• [WRITTEN TASK] Your copy should contain exactly the lines from the start of the material through the line containing "of the permutation", and no pictures.

====== SUPPLIED RECORDS ======

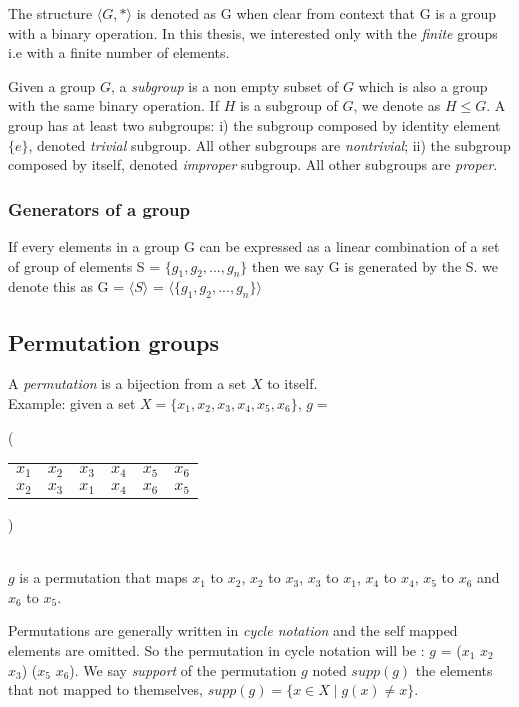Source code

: The structure $\langle G, * \rangle$ is denoted as G when clear from context that G is a group
with a binary operation. In this thesis, we interested only with the \emph{finite} groups i.e
with a finite number of elements.

Given a group $G$, a \emph{subgroup} is a non empty subset of $G$ which is also a group with 
the same binary operation. If $H$ is a subgroup of $G$, we denote as $H \leq G$.
A group has at least two subgroups: i) the subgroup composed by identity element $\{e\}$, denoted \emph{trivial} subgroup. All other subgroups are \emph{nontrivial}; ii) the subgroup composed by itself, denoted \emph{improper} subgroup. All other subgroups are \emph{proper}.


\subsubsection{Generators of a group}

If every elements in a group G can be expressed as a linear combination
of a set of group of elements S = $\{g_1, g_2, ..., g_n \}$ then we say G is 
generated by the S. we denote this as G = $\langle S \rangle$ =
$\langle \{g_1, g_2, ..., g_n \} \rangle$ 



\subsection{Permutation groups}
 
A \emph{permutation} is a bijection from a set $X$ to itself.\\
 Example: given a set $X = \{x_1, x_2, x_3, x_4, x_5, x_6\}$,
$g = ${\Bigg( \begin{tabular}{cccccc}
		$x_1$ & $x_2$ & $x_3$ & $x_4$ & $x_5$ & $x_6$\\
		$x_2$ & $x_3$ & $x_1$ & $x_4$ & $x_6$ & $x_5$
	\end{tabular} \Bigg)}\\
$g$ is a permutation that maps $x_1$ to $x_2$, $x_2$ to $x_3$, $x_3$ to $x_1$, $x_4$ to $x_4$, $x_5$ to $x_6$ and $x_6$ to $x_5$.

Permutations are generally written in \emph{cycle notation} and the self mapped elements are omitted.
So the permutation in cycle notation will be : $g$ = ($x_1$ $x_2$ $x_3$) ($x_5$ $x_6$).
We say \emph{support} of the permutation $g$ noted $supp(g)$ the elements that not mapped to themselves,
$supp(g) = \{ x \in X \mid g(x) \neq x\}$.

======

• [SOLUTION TO THE EXERCISE]
Source code

: The structure $\langle G, * \rangle$ is denoted as G when clear from context that G is a group
with a binary operation. In this thesis, we interested only with the \emph{finite} groups i.e
with a finite number of elements.

Given a group $G$, a \emph{subgroup} is a non empty subset of $G$ which is also a group with 
the same binary operation. If $H$ is a subgroup of $G$, we denote as $H \leq G$.
A group has at least two subgroups: i) the subgroup composed by identity element $\{e\}$, denoted \emph{trivial} subgroup. All other subgroups are \emph{nontrivial}; ii) the subgroup composed by itself, denoted \emph{improper} subgroup. All other subgroups are \emph{proper}.


\subsubsection{Generators of a group}

If every elements in a group G can be expressed as a linear combination
of a set of group of elements S = $\{g_1, g_2, ..., g_n \}$ then we say G is 
generated by the S. we denote this as G = $\langle S \rangle$ =
$\langle \{g_1, g_2, ..., g_n \} \rangle$ 



\subsection{Permutation groups}
 
A \emph{permutation} is a bijection from a set $X$ to itself.\\
 Example: given a set $X = \{x_1, x_2, x_3, x_4, x_5, x_6\}$,
$g = ${\Bigg( \begin{tabular}{cccccc}
		$x_1$ & $x_2$ & $x_3$ & $x_4$ & $x_5$ & $x_6$\\
		$x_2$ & $x_3$ & $x_1$ & $x_4$ & $x_6$ & $x_5$
	\end{tabular} \Bigg)}\\
$g$ is a permutation that maps $x_1$ to $x_2$, $x_2$ to $x_3$, $x_3$ to $x_1$, $x_4$ to $x_4$, $x_5$ to $x_6$ and $x_6$ to $x_5$.

Permutations are generally written in \emph{cycle notation} and the self mapped elements are omitted.
So the permutation in cycle notation will be : $g$ = ($x_1$ $x_2$ $x_3$) ($x_5$ $x_6$).
We say \emph{support} of the permutation $g$ noted $supp(g)$ the elements that not mapped to themselves,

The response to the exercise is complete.